• [PROBLEM]:
List every line in the records that contains the string "niso".

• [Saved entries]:

___

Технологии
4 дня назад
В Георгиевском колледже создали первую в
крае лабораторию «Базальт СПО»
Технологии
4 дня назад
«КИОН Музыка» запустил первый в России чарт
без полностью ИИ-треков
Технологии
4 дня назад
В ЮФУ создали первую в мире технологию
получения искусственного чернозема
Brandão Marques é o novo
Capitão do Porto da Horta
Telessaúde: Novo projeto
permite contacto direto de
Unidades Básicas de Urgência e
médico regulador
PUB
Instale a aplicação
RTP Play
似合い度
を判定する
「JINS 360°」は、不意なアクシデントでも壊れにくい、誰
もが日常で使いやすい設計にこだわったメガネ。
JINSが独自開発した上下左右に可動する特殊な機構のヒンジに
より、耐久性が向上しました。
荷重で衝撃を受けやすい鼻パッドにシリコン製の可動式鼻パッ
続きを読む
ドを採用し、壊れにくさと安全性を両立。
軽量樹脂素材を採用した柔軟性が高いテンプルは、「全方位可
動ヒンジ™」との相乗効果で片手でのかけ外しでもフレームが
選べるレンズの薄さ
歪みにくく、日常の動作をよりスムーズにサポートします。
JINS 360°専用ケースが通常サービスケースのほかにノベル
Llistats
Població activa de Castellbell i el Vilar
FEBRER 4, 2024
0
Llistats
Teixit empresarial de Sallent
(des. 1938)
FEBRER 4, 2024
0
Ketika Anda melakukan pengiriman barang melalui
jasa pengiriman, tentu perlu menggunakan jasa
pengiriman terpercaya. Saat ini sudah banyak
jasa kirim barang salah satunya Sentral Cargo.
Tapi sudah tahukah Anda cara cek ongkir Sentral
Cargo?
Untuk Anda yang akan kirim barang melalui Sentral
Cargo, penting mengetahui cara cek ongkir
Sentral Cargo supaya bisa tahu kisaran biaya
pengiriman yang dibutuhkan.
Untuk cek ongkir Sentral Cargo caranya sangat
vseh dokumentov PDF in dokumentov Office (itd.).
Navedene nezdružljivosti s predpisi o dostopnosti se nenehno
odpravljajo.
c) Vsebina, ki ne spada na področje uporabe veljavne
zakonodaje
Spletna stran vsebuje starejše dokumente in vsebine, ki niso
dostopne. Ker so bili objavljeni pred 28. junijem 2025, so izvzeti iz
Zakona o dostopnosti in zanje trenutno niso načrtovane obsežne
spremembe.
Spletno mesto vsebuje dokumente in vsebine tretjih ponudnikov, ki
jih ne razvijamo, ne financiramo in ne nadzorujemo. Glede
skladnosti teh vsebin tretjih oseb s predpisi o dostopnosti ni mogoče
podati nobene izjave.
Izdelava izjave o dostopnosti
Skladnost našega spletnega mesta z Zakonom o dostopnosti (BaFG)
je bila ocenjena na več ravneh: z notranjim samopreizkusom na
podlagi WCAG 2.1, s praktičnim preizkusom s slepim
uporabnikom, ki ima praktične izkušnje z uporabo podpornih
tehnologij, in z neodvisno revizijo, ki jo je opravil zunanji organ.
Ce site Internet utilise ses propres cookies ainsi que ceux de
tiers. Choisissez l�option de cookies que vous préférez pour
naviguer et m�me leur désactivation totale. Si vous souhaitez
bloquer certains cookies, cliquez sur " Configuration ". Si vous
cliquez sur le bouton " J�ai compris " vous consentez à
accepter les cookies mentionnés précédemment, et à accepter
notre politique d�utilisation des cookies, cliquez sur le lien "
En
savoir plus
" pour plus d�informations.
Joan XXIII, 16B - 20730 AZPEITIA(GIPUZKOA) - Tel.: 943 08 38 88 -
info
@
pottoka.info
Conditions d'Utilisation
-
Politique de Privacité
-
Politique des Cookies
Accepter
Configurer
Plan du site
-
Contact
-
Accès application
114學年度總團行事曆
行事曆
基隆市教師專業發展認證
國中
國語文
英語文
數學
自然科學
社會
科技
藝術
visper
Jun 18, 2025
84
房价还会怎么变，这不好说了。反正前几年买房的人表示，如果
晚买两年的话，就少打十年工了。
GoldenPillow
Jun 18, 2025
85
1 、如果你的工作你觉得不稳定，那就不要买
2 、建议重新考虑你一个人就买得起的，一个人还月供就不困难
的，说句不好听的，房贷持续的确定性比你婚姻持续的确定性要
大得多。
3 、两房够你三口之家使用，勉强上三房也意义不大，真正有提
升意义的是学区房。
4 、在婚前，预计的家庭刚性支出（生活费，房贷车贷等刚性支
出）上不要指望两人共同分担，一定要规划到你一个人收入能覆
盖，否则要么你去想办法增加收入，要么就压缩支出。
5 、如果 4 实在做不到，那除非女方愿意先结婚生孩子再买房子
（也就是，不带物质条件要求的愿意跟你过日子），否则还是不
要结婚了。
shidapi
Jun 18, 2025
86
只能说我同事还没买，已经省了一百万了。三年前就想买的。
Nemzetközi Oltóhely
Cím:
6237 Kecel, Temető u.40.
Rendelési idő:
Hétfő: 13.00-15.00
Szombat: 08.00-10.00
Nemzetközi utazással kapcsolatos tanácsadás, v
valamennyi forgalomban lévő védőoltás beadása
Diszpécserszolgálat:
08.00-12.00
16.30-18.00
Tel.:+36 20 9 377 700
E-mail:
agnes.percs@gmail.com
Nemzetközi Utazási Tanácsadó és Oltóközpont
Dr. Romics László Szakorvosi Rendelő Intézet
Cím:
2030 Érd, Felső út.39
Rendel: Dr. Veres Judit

___

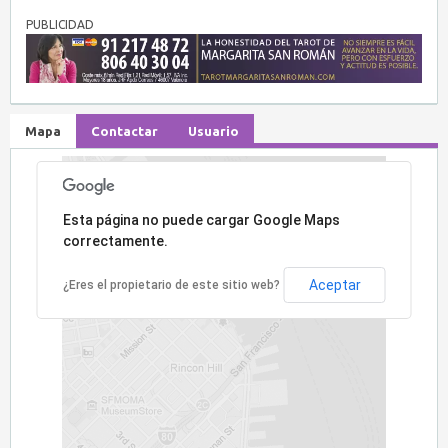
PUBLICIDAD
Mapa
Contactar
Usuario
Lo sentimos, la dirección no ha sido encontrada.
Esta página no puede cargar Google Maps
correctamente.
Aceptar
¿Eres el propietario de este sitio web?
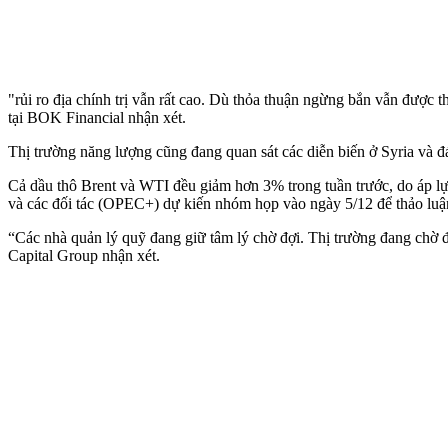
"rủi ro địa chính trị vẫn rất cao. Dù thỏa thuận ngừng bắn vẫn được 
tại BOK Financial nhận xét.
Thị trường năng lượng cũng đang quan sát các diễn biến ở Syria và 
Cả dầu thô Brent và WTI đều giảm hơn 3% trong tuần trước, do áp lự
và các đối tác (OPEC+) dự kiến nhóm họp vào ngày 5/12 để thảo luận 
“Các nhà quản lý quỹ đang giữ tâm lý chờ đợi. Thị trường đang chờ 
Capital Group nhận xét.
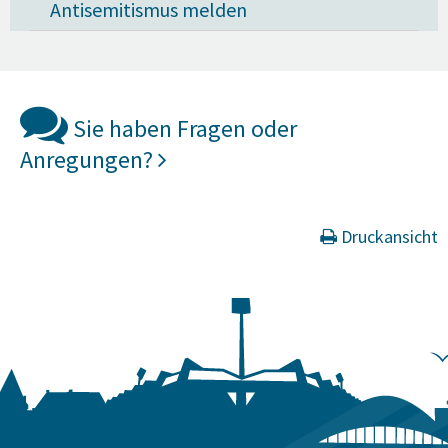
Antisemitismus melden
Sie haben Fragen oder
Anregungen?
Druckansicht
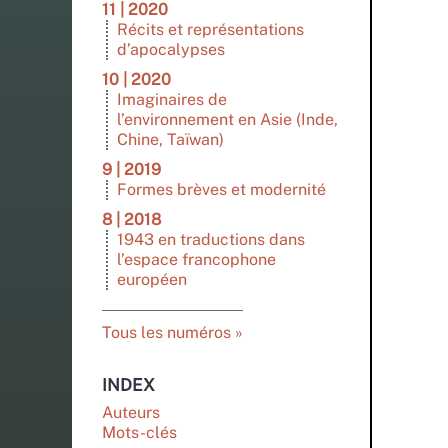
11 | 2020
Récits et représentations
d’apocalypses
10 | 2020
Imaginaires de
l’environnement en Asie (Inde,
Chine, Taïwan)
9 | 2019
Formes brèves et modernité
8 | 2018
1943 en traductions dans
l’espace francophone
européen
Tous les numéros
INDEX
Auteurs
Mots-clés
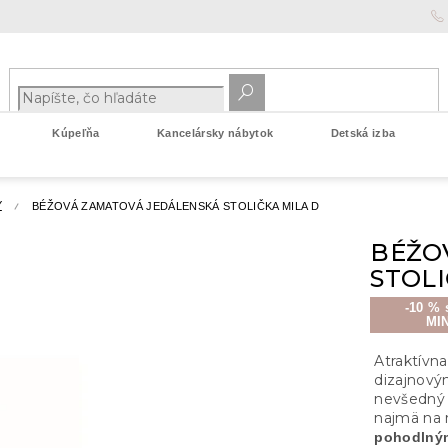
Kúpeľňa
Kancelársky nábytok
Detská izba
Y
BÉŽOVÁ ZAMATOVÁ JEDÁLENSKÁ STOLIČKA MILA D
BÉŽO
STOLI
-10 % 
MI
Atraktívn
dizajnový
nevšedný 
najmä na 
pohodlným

___

• [RESULT FOR THIS EXERCISE]:
Spletna stran vsebuje starejše dokumente in vsebine, ki niso
Zakona o dostopnosti in zanje trenutno niso načrtovane obsežne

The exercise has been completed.